What Watanabe said about the convergence of empirical KL divergence to its theoretic value can be understood as follows. One origin of the notion of divergence comes from robust statistics. The M-estimators, which include MLE as a special case with contrast function $\rho(\theta,\delta(X))=-\log p(X\mid \theta)$, are usually discussed using weak topology. It is reasonable to discuss the convergence behavior using weak topology over the space $M(\cal{X})$(the manifold of all possible measures defined on Polish space $\cal{X}$) because we want to study the robustness behavior of MLE. A classical theorem in [Huber] stated that with well separated divergence function $D(\theta_0,\theta)=E_{\theta_{0}}\rho(\theta,\delta)$. $$\inf_{|\theta-\theta_0|\geq\epsilon}(|D(\theta_0,\theta)-D(\theta_0,\theta_0)| )>0$$
and good empirical approximation of contrast function to divergence,
$$\sup_{\theta}\left|\frac{1}{n}\sum_{i}\rho(\theta,\delta(X_i))- D(\theta_0,\theta)\right|\rightarrow 0,n\rightarrow\infty$$
along with regularity, we can yield consistency in sense
$$\hat{\theta_n}:=\mathrm{arg\,min}_{\theta}\rho(\theta,\delta(X_n))$$
will converge to $\theta_0$ in probability $P_{\theta_0}$. This result requires far more precise conditions if we compared with Doob's result [Doob] in weak consistency of Bayesian estimator.
So here Bayesian estimators and MLE diverges. If we still use weak topology to discuss consistency of Bayesian estimators, it is meaningless because Bayesian estimators will always(with probability one) be consistent by Doob. Therefore a more appropriate topology is Schwarz distribution topology which allows weak derivatives and von Mises' theory came into play. Barron had a very nice technical report on this topic how we could use Schwartz theorem to obtain consistency.
In another perspective, Bayesian estimators are distributions and their topology should be something different. Then what kind of role the divergence $D$ plays in that kind of topology? The answer is that it defines KL support of priors which allows Bayesian estimator to be strongly consistent.
The "singular learning result" is affected because, as we see, Doob's consistency theorem ensures that Bayesian estimators to be weakly consistent(even in singular model) in weak topology while MLE should meet certain requirements in the same topology.
Just one word, [Watanabe] is not for beginners.
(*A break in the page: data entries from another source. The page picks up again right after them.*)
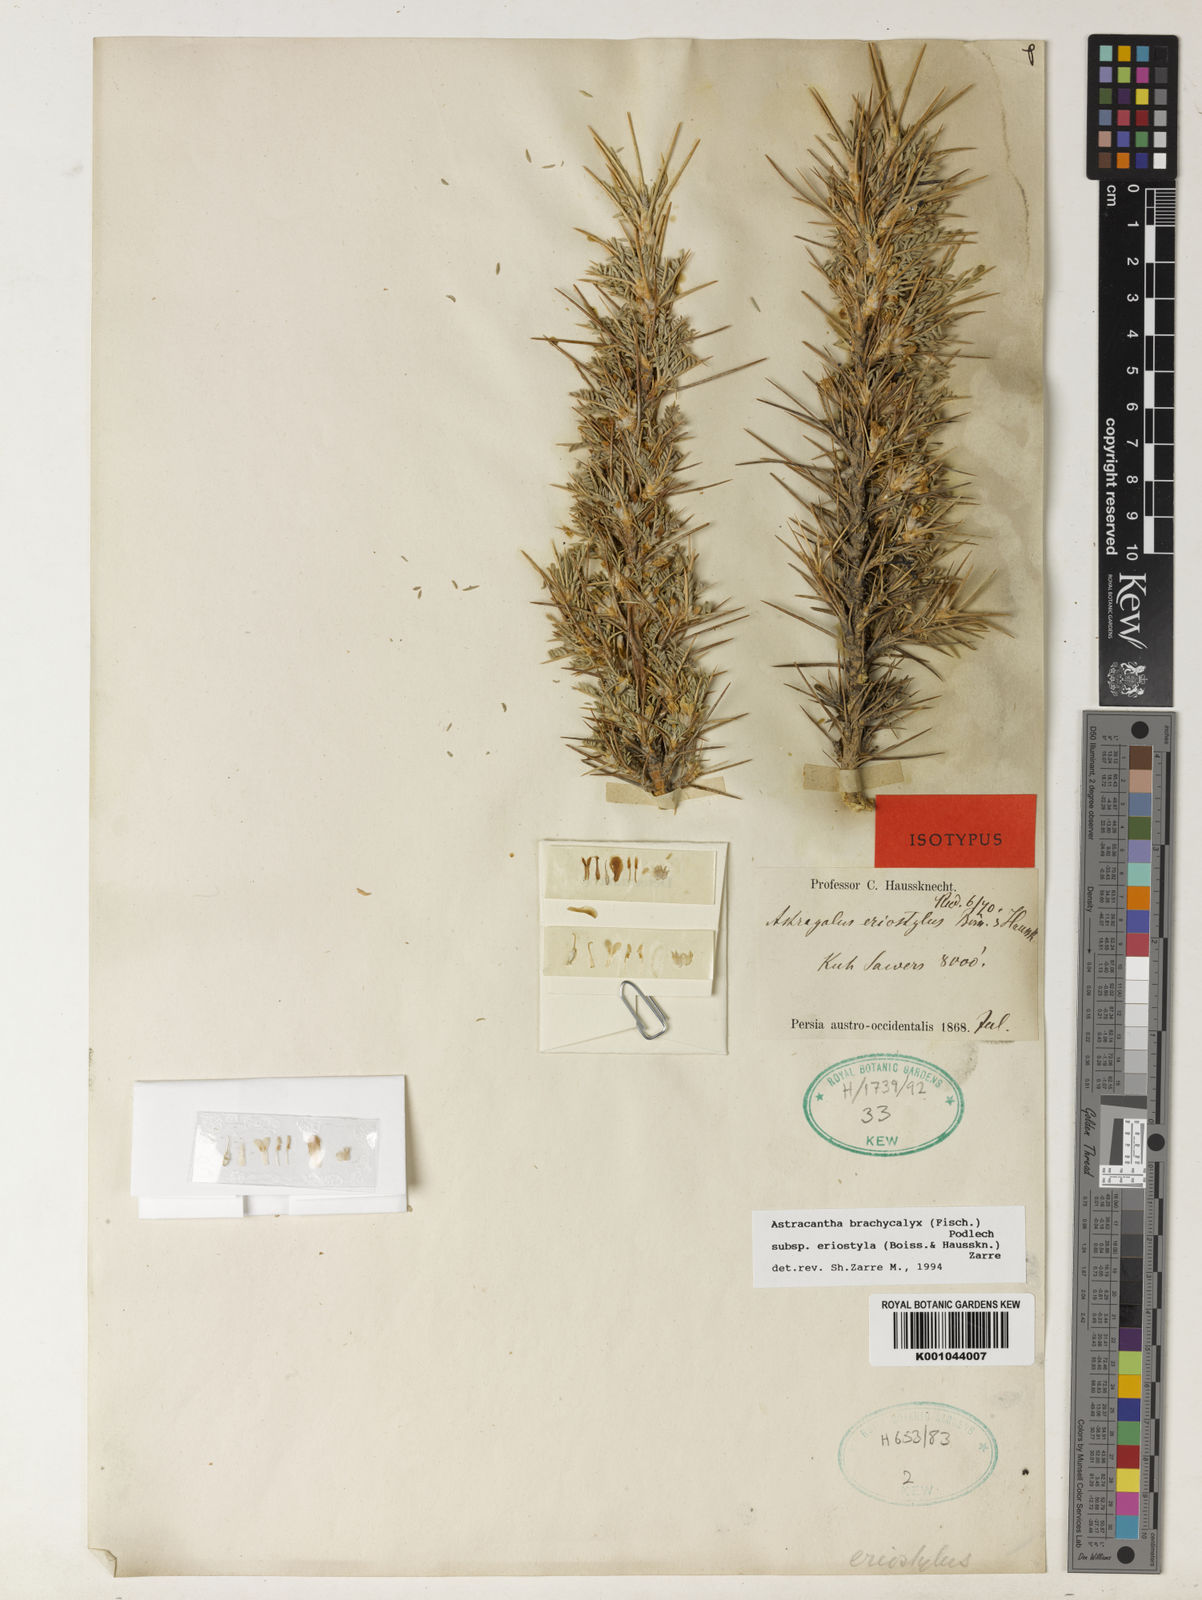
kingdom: Plantae
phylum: Tracheophyta
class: Magnoliopsida
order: Fabales
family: Fabaceae
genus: Astragalus
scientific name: Astragalus brachycalyx
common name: Persian manna
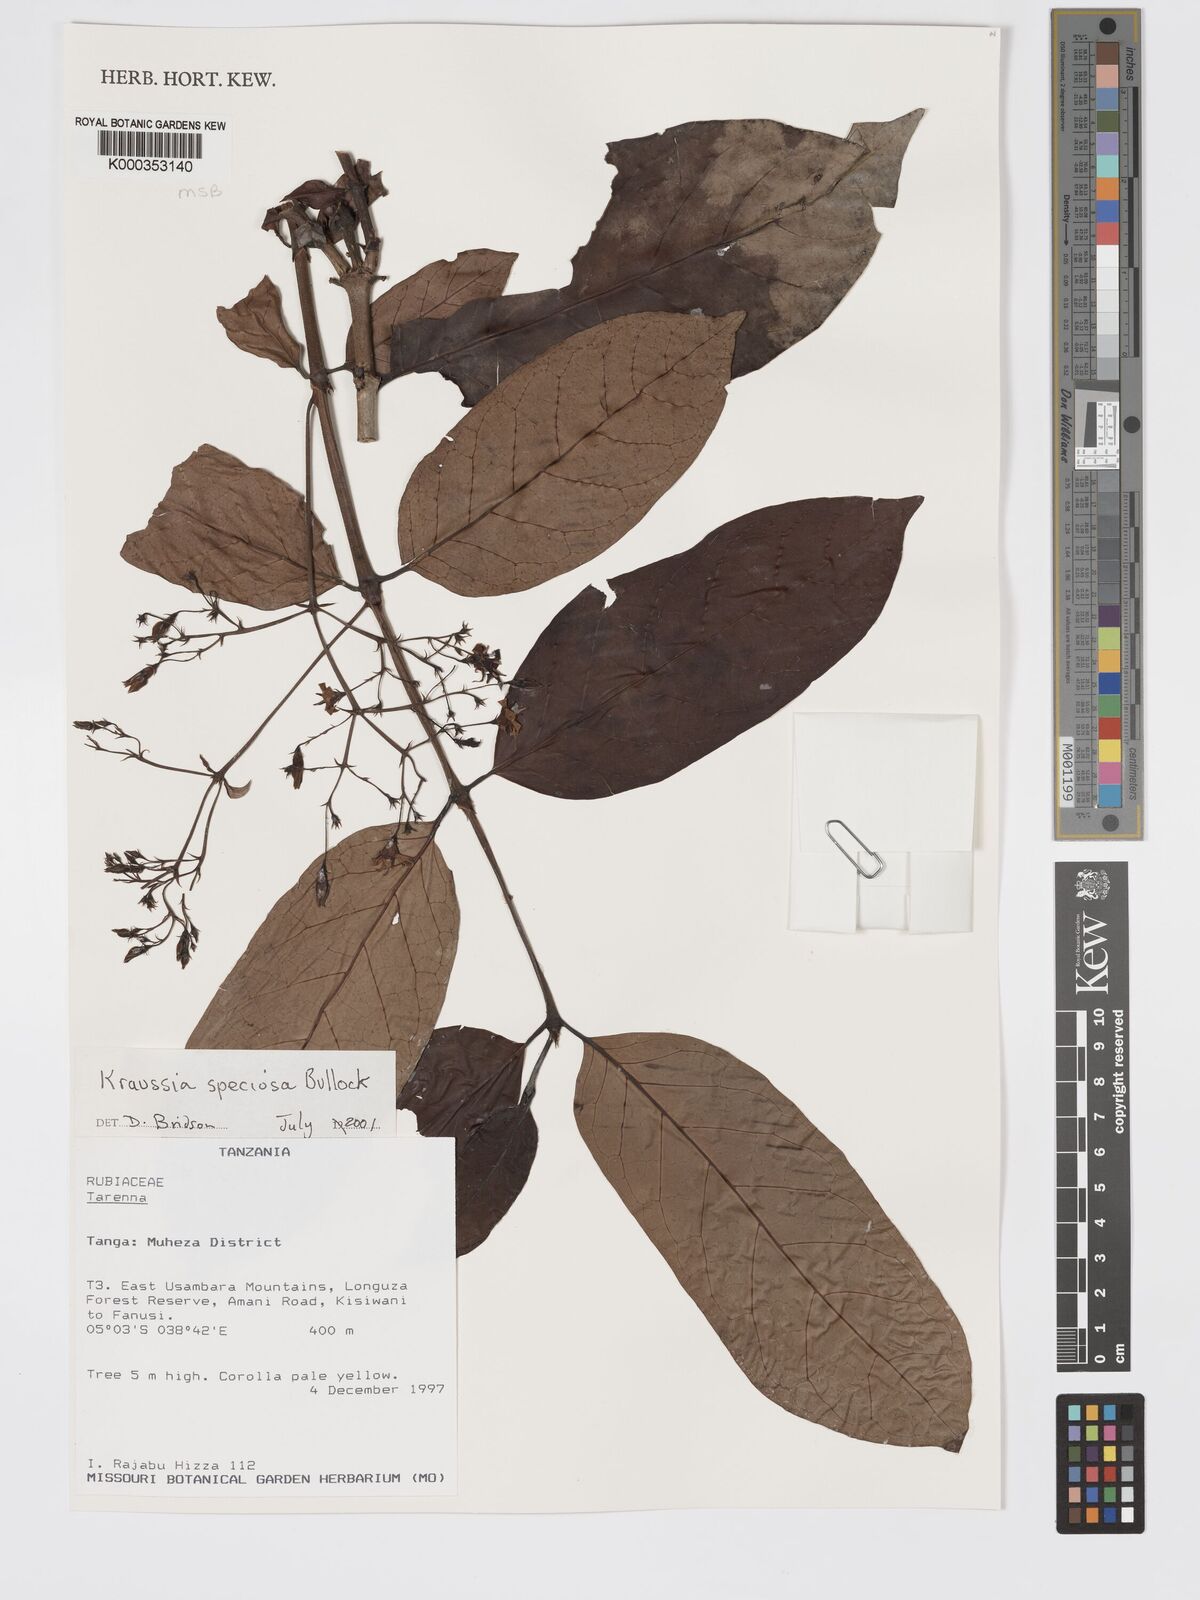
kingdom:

It has some deep implications on real analytic sets which requires more mathematical maturity than most statisticians have, so it is probably not a good idea to read it without appropriate guidance.
$\blacksquare$ References
[Watanabe] Watanabe, Sumio. Algebraic geometry and statistical learning theory. Vol. 25. Cambridge University Press, 2009.
[Huber] Huber, Peter J. "The behavior of maximum likelihood estimates under nonstandard conditions." Proceedings of the fifth Berkeley symposium on mathematical statistics and probability. Vol. 1. No. 1. 1967.
[Doob] Doob, Joseph L. "Application of the theory of martingales." Le calcul des probabilites et ses applications (1949): 23-27.